1. MyClassHelp Journey
MyClassHelp did not begin as a formal company. It started in 2019 simply as students helping other students. I was still in school myself at the time. I saw classmates drowning in deadlines and struggling with unclear instructions, so I stepped in to help.
What began as casual support quickly turned into a flood of requests. I realized capable students were failing not because they lacked intelligence, but because they lacked time. That was the moment this moved from a personal side project into something that needed to be built properly.
How It Started
Everything began on Reddit. We had no website and no formal systems. I just posted in academic subreddits and replied directly to students who needed support. The demand was immediate.
At first, I handled every single assignment myself. I averaged about two or three orders a day. Then COVID hit. Universities moved online and the workload exploded. Suddenly I was managing ten or more assignments every single day.
Scaling Beyond One Person
It became impossible to do it all alone. I started looking for credible writers who could actually write to university standards. Finding reliable people was difficult, and many did not make the cut. But over time, I built a small and dependable team. In fact, some of those early writers are still working with us today.
This was a critical time because bad actors had started flooding the market. Students were getting scammed, which only reinforced why we needed to maintain strict quality control.
Building Our Own Platform
In 2022, the landscape changed. Reddit updated its algorithms and started shadowbanning accounts for promotional content. Our visibility dropped without warning. We realized we could no longer rely on a third-party platform to reach the students who needed us.

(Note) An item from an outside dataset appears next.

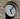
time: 5:06
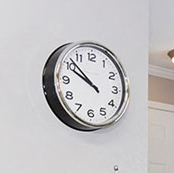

That is when I decided to build MyClassHelp as an independent site. I have a Computer Science background, but building a production-ready system from scratch still took a full year. I had to learn how to manage a website, handle infrastructure, and build workflows while keeping the service running.
Where We Are Today
Today, we have supported more than 10,000 students worldwide, with nearly 80% of them based in the United States. We did not get here without bumps in the road. We made mistakes. We learned from them. We refined our processes. Every improvement you see on the site today came from listening to honest feedback and focusing on slow, controlled growth rather than shortcuts.